Prevalence of comorbidity and associated risk factors in adults with atopic dermatitis
Research output: Contribution to journal › Journal article › Research › peer-review
BACKGROUND: Atopic dermatitis (AD) is a common chronic skin disorder, which may persist into adulthood; however, the prevalence of comorbidities in patients with AD is not well characterized. AD is considered a systemic disorder like psoriasis, which has raised a need for data on the comorbidity profile of patients with AD, to assess the potential risks, benefits, and complications in management of patients with AD. We described the occurrence of medical and psychiatric comorbidities and associated risk factors in adults with AD compared with psoriasis and the general population.
METHODS: All Danish individuals aged ≥18 years with a hospital (inpatient or ambulatory) diagnosis of AD or psoriasis during the study period (January 1, 1995-December 31, 2012) were linked in administrative registers.

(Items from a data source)
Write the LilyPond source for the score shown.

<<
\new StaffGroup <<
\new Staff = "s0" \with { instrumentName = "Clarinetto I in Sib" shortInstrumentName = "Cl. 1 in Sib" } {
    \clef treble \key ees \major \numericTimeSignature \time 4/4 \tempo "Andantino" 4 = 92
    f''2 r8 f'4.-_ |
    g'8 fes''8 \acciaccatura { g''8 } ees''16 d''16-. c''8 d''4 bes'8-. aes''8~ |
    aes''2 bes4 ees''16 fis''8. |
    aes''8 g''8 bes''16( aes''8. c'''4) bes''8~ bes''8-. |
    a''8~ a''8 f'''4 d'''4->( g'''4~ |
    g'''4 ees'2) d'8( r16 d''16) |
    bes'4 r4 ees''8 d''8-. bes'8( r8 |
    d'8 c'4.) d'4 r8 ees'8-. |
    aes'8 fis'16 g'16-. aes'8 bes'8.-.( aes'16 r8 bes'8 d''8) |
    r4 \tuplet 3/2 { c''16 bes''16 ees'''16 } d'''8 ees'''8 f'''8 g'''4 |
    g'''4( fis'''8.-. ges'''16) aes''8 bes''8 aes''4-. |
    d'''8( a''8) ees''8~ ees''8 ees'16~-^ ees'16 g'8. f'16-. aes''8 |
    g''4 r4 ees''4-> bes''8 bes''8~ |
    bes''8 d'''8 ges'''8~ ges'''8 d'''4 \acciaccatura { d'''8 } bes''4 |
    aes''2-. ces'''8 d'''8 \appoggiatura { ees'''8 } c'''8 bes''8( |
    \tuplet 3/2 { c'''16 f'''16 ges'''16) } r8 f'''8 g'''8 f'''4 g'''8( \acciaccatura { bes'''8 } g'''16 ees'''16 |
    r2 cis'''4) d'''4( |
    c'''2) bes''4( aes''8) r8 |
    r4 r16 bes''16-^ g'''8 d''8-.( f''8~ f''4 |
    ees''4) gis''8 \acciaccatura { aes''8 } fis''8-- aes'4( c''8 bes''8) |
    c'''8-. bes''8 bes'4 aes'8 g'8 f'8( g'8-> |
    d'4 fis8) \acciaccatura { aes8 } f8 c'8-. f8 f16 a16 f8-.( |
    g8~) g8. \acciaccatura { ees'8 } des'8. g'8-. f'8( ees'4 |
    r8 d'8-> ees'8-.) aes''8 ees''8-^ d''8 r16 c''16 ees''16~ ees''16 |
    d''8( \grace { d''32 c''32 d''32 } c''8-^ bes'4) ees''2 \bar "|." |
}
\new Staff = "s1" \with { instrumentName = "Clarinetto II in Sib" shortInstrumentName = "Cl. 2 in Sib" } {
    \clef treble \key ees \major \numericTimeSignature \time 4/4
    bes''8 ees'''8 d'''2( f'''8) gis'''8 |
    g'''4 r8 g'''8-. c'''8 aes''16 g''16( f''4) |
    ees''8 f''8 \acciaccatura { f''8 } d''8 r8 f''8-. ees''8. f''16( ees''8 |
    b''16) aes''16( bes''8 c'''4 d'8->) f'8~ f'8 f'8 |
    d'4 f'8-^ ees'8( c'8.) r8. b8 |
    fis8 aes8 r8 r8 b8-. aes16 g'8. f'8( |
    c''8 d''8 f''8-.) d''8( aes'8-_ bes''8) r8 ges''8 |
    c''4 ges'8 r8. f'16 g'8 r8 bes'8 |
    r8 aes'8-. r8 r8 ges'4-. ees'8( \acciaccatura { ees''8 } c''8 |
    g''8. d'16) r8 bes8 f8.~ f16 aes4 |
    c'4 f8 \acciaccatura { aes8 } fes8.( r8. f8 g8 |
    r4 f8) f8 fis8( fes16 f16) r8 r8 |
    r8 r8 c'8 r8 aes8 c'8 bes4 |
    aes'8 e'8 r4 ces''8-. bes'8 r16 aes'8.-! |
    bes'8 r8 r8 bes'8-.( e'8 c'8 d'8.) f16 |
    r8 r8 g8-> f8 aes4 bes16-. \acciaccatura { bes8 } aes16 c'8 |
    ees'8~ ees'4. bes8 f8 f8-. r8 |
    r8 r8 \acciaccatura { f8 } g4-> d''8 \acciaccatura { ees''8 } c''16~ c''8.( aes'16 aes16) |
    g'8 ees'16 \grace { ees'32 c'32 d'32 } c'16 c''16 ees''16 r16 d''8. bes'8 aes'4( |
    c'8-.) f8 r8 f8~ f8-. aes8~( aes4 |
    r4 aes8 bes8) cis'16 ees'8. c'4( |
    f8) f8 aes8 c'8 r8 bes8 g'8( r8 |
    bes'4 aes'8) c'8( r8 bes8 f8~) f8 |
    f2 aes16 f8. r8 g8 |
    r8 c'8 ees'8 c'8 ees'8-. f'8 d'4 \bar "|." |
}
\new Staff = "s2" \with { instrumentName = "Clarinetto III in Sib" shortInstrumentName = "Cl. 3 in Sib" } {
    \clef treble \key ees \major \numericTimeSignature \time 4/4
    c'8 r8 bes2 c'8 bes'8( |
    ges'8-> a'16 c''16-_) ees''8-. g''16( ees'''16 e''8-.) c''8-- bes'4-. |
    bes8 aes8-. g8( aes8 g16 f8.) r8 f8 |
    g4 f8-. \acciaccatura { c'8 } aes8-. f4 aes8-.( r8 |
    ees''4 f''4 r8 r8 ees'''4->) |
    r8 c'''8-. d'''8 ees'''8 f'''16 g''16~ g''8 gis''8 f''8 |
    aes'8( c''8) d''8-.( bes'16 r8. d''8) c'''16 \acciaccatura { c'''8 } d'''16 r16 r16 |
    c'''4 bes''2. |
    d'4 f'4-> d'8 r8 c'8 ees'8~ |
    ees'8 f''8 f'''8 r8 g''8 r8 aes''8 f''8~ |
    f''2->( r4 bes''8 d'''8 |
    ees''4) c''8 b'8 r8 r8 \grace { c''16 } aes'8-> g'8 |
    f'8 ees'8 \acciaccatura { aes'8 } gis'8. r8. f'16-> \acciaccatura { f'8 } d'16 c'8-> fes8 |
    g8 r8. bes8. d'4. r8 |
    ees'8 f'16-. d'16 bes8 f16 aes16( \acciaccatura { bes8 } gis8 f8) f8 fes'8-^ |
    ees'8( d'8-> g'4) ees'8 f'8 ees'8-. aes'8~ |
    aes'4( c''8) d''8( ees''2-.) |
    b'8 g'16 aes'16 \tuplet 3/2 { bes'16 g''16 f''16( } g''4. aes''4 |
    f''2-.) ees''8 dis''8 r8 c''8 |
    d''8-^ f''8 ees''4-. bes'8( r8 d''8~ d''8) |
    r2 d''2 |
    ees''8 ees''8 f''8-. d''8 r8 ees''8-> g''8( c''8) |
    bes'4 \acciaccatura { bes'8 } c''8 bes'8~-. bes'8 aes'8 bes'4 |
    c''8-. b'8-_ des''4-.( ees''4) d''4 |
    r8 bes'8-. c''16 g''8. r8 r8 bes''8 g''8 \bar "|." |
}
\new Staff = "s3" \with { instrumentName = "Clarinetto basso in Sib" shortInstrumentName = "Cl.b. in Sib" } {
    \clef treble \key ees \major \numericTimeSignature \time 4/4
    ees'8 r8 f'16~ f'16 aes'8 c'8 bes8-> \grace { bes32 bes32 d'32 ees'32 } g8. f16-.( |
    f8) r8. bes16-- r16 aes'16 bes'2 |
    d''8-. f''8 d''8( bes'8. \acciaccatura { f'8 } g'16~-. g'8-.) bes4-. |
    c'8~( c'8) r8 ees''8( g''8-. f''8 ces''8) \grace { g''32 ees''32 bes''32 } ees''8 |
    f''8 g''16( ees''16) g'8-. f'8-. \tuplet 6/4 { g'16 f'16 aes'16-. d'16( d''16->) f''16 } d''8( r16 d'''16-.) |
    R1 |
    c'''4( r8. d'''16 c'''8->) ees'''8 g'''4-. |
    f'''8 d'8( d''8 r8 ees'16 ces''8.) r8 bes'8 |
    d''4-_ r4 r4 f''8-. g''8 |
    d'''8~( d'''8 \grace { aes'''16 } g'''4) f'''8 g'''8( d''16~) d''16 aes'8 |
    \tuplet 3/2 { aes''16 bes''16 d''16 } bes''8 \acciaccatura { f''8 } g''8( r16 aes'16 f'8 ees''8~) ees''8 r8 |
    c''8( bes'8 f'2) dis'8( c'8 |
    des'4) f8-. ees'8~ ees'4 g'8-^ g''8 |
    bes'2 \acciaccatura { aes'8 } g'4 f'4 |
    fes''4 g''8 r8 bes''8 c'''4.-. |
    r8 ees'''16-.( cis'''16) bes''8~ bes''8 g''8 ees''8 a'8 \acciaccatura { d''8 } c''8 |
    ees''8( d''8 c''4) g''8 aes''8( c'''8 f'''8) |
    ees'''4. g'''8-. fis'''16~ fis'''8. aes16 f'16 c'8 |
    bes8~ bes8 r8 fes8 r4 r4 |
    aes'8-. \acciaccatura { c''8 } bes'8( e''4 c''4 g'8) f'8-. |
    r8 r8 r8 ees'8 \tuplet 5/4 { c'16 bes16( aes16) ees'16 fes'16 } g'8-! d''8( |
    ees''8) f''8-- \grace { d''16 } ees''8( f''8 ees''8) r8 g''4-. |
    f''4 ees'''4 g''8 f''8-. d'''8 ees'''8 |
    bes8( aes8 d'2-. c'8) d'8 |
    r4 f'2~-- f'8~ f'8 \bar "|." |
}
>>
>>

Exercise set
- A) In the atopic dermatitis abstract, what study period is given for the hospital diagnoses?
- B) Pick up the atopic dermatitis abstract after its last sentence and keep writing it.

Task answers
- A) January 1, 1995, through December 31, 2012.

- B)
RESULTS: Overall, prevalence of smoking and alcohol abuse was higher among patients with AD than the general population, but lower than psoriasis patients. Similarly, patients with AD had more risk factors and higher prevalence of comorbidity than the general population, but lower prevalence and reduced risk compared to psoriasis patients, except for use of anxiolytics, which was higher in severe AD. Prevalence of diabetes was lower in AD than psoriasis patients as well as general population controls.
CONCLUSIONS: Despite an increased risk of various medical and psychiatric comorbidities compared to general population controls, adult patients with AD had markedly lower prevalence of cardiovascular disease than psoriasis patients. However, prevalence of psychiatric comorbidity and tobacco smoking was alarmingly high in severe patients with AD, which might be target for intervention in patient management.